Speciale per Africa Express
Andrea Spinelli Barrile
Roma, 3 agosto 2015
Il generale Adolphe Nshimirimana, capo dell’intelligence del Burundi e alleato chiave del presidente Pierre Nkurunziza, è stato assassinato nella capitale Bujumbura nella tarda mattinata di domenica. Secondo fonti ufficiali burundesi citate da Jeune Afrique, l’ufficiale è stato ammazzato a colpi di razzi anticarro sparati contro la sua auto.
Nshimirimana, ex Capo di Stato Maggiore dell’Esercito e braccio destro del presidente Pierre Nkurunziza, era considerato dai più il numero due del regime, il vero braccio militare del governo burundese: il presidente Nkurunziza, rieletto a fine luglio al termine di elezioni giudicate “deeply flawed” (in buona sostanza una farsa) dal governo degli Stati Uniti (che si è pronunciato con un tempismo perfetto, a urne aperte, informazione data alla popolazione burundese da RFI facendo scattare rivolte in tutto il Paese) era stato l’obiettivo di un tentativo di golpe a fine maggio, sventato proprio dall’intelligence guidata da Nshimirimana.
Molti giornalisti burundesi hanno indicato Adolphe Nshimirimana (nelle foto) come il mandante dell’omicidio di tre suore italiane, Olga Raschietti, Lucia Pulici e Bernardetta Boggian: le tre donne sarebbero state brutalmente massacrate perché erano venute a conoscenza di traffici illeciti in cui era implicato proprio Nshimirimana, che avrebbe sborsato 75 milioni di franchi (circa 45mila euro) agli esecutori materiali della strage. Informazione che forse il numero due del Burundi si porterà nella tomba.

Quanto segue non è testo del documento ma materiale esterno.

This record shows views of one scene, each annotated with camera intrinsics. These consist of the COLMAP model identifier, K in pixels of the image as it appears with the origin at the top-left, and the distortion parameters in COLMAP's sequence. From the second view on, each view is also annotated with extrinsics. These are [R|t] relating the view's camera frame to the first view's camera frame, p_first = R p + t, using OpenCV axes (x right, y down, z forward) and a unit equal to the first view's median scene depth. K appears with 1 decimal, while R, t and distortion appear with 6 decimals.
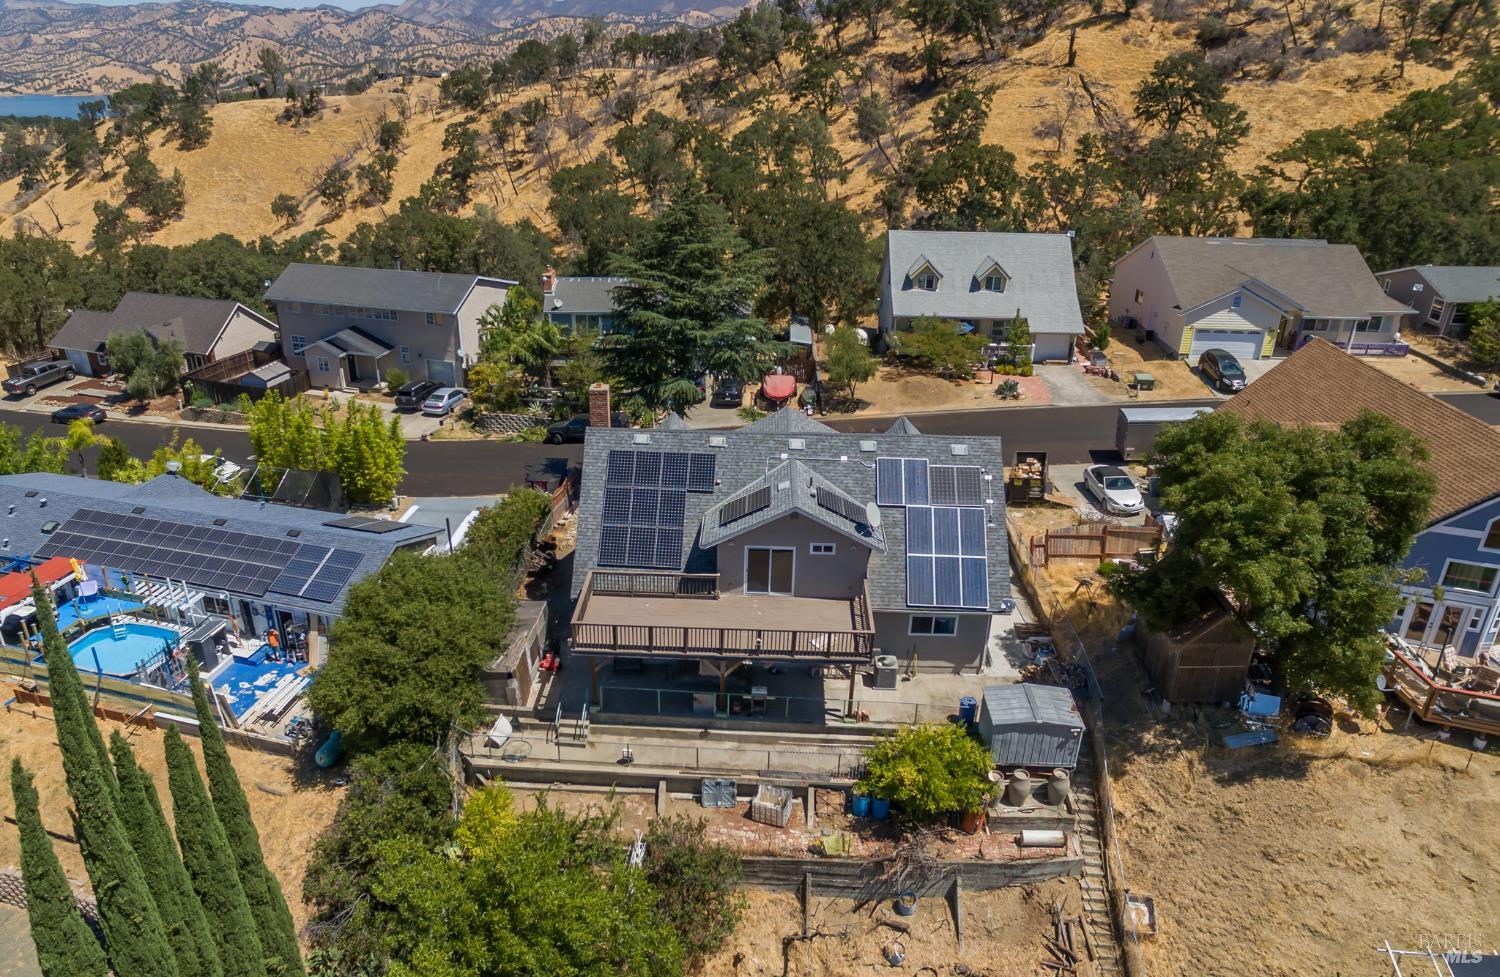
lens RADIAL K [[1008.7, 0, 706.2], [0, 1008.7, 504.0], [0, 0, 1]] dist [-0.082349, 0.071325]
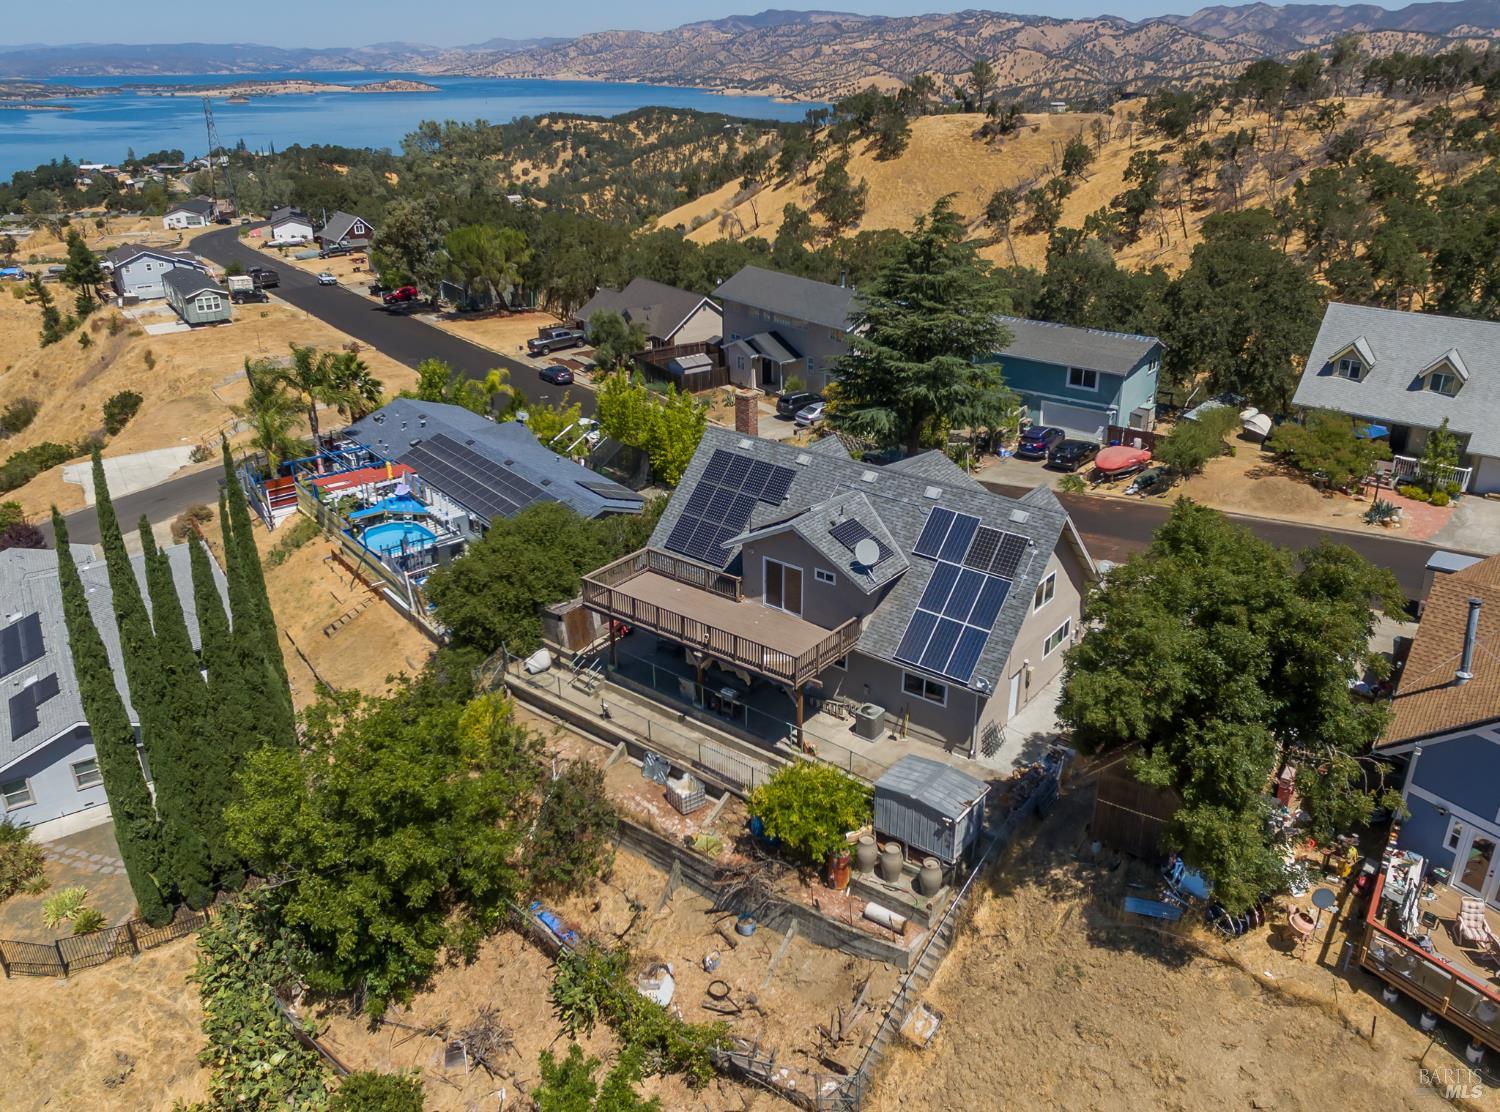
lens RADIAL K [[1152.9, 0, 781.7], [0, 1152.9, 576.7], [0, 0, 1]] dist [-0.094502, 0.075643]
pose [[0.825771, 0.236467, -0.512042, 0.323444], [-0.238928, 0.969043, 0.062196, -0.007665], [0.510898, 0.070982, 0.856706, 0.003197]]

Willy Nyamitwe, capo della comunicazione della Presidenza burundese, con un tweet lanciato nella tarda mattinata di ieri afferma di avere “perso un fratello”. La violentissima morte del numero due del Paese arriva ad appena una settimana dalla proclamazione del terzo mandato presidenziale per Nkurunziza e dopo pochi giorni dall’oramai famoso discorso di Obama sui “president for life”, nei quali il capo di Stato burundese rientra a pieno titolo: l’opposizione politica nel Paese, la società civile burundese, alcuni gruppi armati e diversi paesi occidentali.
Nel tentativo di placare le polemiche (interne ed esterne) il neo-terzo-eletto presidente decise di nominare Agathon Rwasa, leader dell’opposizione e principale contendente del potere di Nkurunziza, presidente del Parlamento di Bujumbura. Una mossa che sorprese molti e ma che il giornalista BBC Prime Ndikumagenge ha giudicato “di difficile comprensione”.

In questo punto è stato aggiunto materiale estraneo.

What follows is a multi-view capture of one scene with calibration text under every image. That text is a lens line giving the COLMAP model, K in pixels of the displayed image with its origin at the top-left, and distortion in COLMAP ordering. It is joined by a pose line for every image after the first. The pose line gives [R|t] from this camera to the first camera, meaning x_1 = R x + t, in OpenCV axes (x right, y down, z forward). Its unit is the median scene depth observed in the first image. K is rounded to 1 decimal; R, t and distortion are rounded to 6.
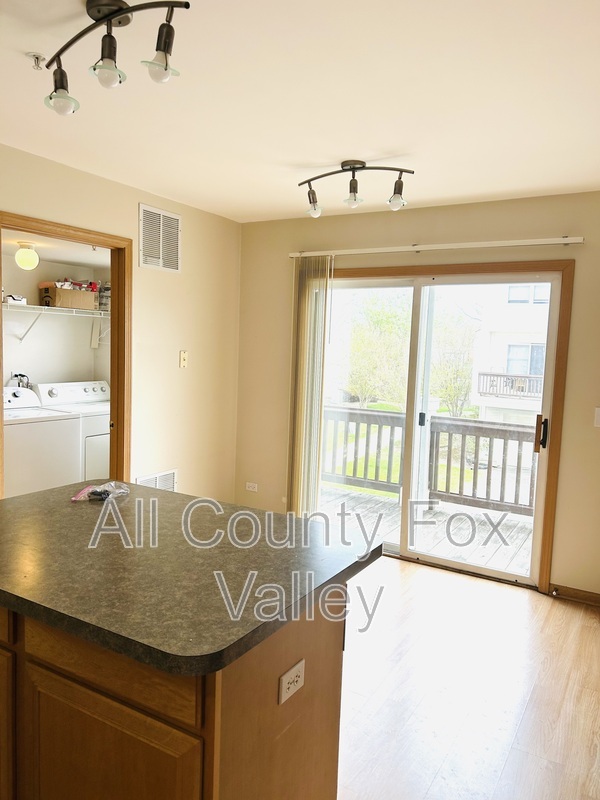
lens RADIAL K [[599.6, 0, 303.7], [0, 599.6, 396.4], [0, 0, 1]] dist [0.015865, -0.004638]
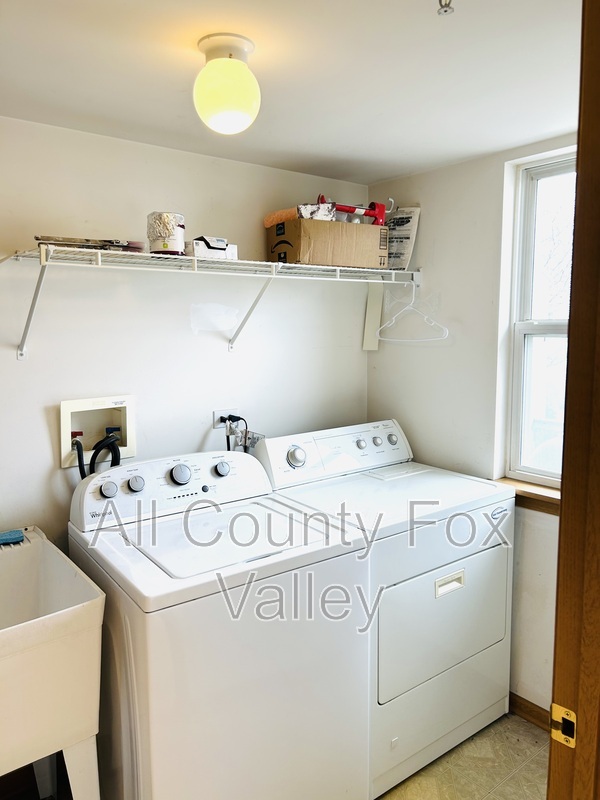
lens RADIAL K [[599.6, 0, 297.8], [0, 599.6, 401.1], [0, 0, 1]] dist [0.015865, -0.004638]
pose [[0.933699, 0.001402, -0.358057, -0.254711], [0.012467, 0.999259, 0.036422, -0.064369], [0.357843, -0.038471, 0.932989, 0.582003]]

Dalla fine di aprile il Burundi gronda letteralmente sangue: centinaia di morti lungo le strade, massacrati durante le proteste contro la terza candidatura del Presidente Nkurunziza: secondo le Nazioni Unite dai primi di maggio sarebbero oltre 170mila persone ad aver abbandonato il Paese. Una vera e propria emergenza umanitaria e sanitaria, visto e considerato i numerosi casi di colera in molti villaggi in Tanzania dove si sono rifugiati i profughi burundesi.
Il terrore dal quale fuggono queste persone è quello della guerra civile. Il cessate il fuoco sancito nel 2003 fra il governo guidato da Buyoya e il gruppo di ribelli hutu più numeroso, il Conseil National pour la Défense de la Démocratie-Forces pour la défense de la démocratie (CNDD-FDD), che ha lanciato di fatto la carriera politica di Pierre Nkurunziza, non è stato in verità mai rispettato. Gruppi di ribelli estremisti hutu del Forces Nationales de Libération (FNL) si sedettero al tavolo delle trattative solo nel 2006, trattative naufragate miseramente alla fine del 2007.
Dal canto suo il presidente Nkurunziza non ha mai fatto nulla per riformare e pacificare effettivamente il Paese: i gravissimi scandali di corruzione insabbiati, la sua inadeguatezza politica e la fragilità dell’uomo, che ama mostrarsi invece come un vero e proprio dittatore, hanno incentivato, oltre alla fame ed alla disperazione, decine di migliaia di persone ad abbandonare tutto e rifugiarsi nei paesi vicini, che vivono una vera e propria emergenza umanitaria.
Il paradosso è che solo nel gennaio 2013 l’UNHCR gestiva il rimpatrio non volontario di centinaia di migliaia di profughi dalla stessa Tanzania: famiglie intere fuggite sin dai primi anni ’70, con figli nati nei campi profughi, costrette a tornare laddove non avevano più nemmeno un passato, figurarsi un presente, certamente non un futuro.